Extracted page text data →
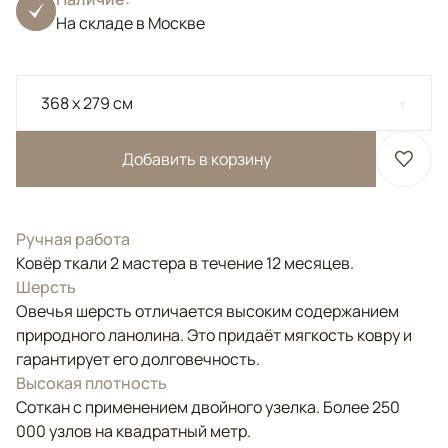
На складе в Москве
368 x 279 см
Добавить в корзину
Ручная работа
Ковёр ткали 2 мастера в течение 12 месяцев.
Шерсть
Овечья шерсть отличается высоким содержанием
природного ланолина. Это придаёт мягкость ковру и
гарантирует его долговечность.
Высокая плотность
Соткан с применением двойного узелка. Более 250
000 узлов на квадратный метр.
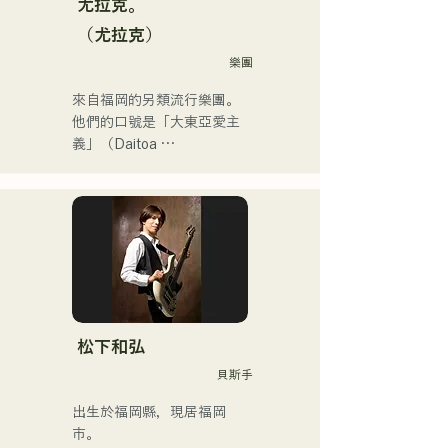
的熱門單曲。

尤拉克。
他的YouTube頻道「Balcony 
（尤拉克）
TV」於2025年1月1日上
樂團
線，三個月內訂閱人數已超
過4萬，且仍在持續成長。

來自福岡的另類流行樂團。
他是一位身兼數職的獨特藝
他們的口號是「大東亞愛主
術家：樂隊成員、音樂作曲
義」（Daitoa 
家、企業高管和電台主持
Kyoaishugi）。

人。
他們的歌詞展現了主唱清原
獨特的世界觀，而他們前衛
迷人的音樂也讓他們與眾不
同。
松下和弘
貝斯手
出生於福岡縣，現居福岡
市。
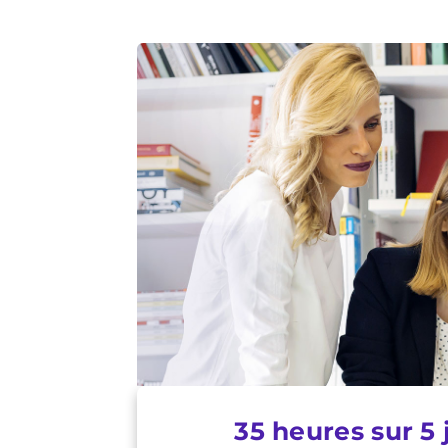
35 heures sur 5 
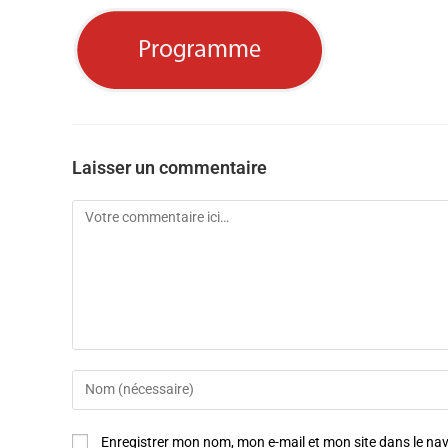
Laisser un commentaire
Enregistrer mon nom, mon e-mail et mon site dans le n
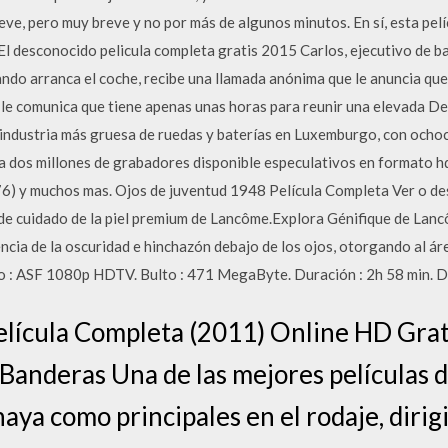
ve, pero muy breve y no por más de algunos minutos. En sí, esta pel
, El desconocido pelicula completa gratis 2015 Carlos, ejecutivo de 
uando arranca el coche, recibe una llamada anónima que le anuncia qu
 le comunica que tiene apenas unas horas para reunir una elevada D
 industria más gruesa de ruedas y baterías en Luxemburgo, con och
a dos millones de grabadores disponible especulativos en formato h
976) y muchos mas. Ojos de juventud 1948 Película Completa Ver o d
de cuidado de la piel premium de Lancôme.Explora Génifique de Lan
encia de la oscuridad e hinchazón debajo de los ojos, otorgando al á
 : ASF 1080p HDTV. Bulto : 471 MegaByte. Duración : 2h 58 min. D
Película Completa (2011) Online HD Grat
Banderas Una de las mejores películas d
ya como principales en el rodaje, dirigi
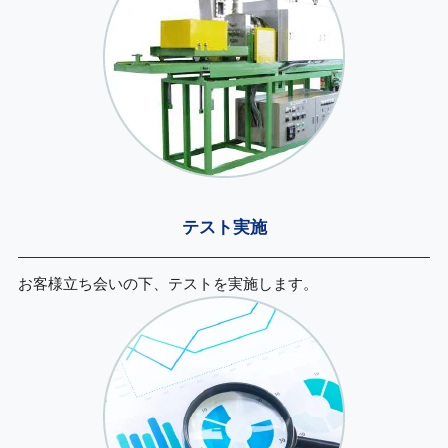
テスト実施
お客様立ち会いの下、テストを実施します。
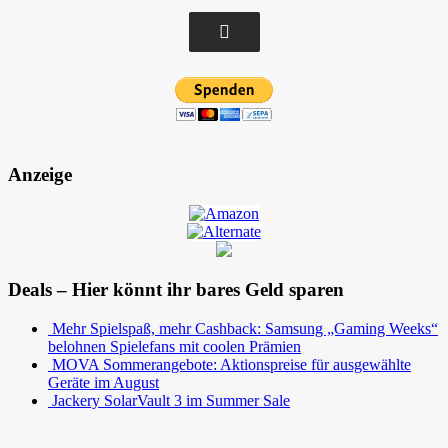
Anzeige
Deals – Hier könnt ihr bares Geld sparen
Mehr Spielspaß, mehr Cashback: Samsung „Gaming Weeks“
belohnen Spielefans mit coolen Prämien
MOVA Sommerangebote: Aktionspreise für ausgewählte
Geräte im August
Jackery SolarVault 3 im Summer Sale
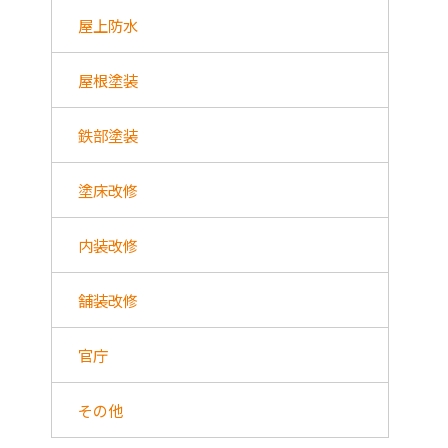
屋上防水
屋根塗装
鉄部塗装
塗床改修
内装改修
舗装改修
官庁
その他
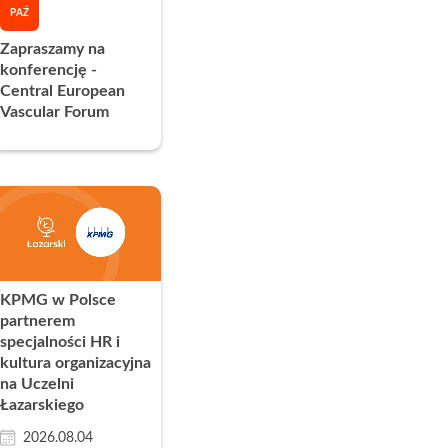
PAŹ
Obcych
apytania ofertowe
Zapraszamy na
konferencję -
 obcych i egzaminy językowe
Central European
a
Vascular Forum
Łazarskiego
ultury Polskiej
KPMG w Polsce
partnerem
ego i Sportu
specjalności HR i
kultura organizacyjna
na Uczelni
Łazarskiego
2026.08.04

Exercise directions → Repeat exactly, and only, the entries from the line with "線，三個月內訂閱人數已超" through the line with "976) y muchos". Pictures are skipped.

Problem solution →
線，三個月內訂閱人數已超
過4萬，且仍在持續成長。

來自福岡的另類流行樂團。
他是一位身兼數職的獨特藝
他們的口號是「大東亞愛主
術家：樂隊成員、音樂作曲
義」（Daitoa 
家、企業高管和電台主持
Kyoaishugi）。

人。
他們的歌詞展現了主唱清原
獨特的世界觀，而他們前衛
迷人的音樂也讓他們與眾不
同。
松下和弘
貝斯手
出生於福岡縣，現居福岡
市。
35 heures sur 5 
Laisser un commentaire
Enregistrer mon nom, mon e-mail et mon site dans le n
ve, pero muy breve y no por más de algunos minutos. En sí, esta pel
, El desconocido pelicula completa gratis 2015 Carlos, ejecutivo de 
uando arranca el coche, recibe una llamada anónima que le anuncia qu
 le comunica que tiene apenas unas horas para reunir una elevada D
 industria más gruesa de ruedas y baterías en Luxemburgo, con och
a dos millones de grabadores disponible especulativos en formato h
976) y muchos mas. Ojos de juventud 1948 Película Completa Ver o d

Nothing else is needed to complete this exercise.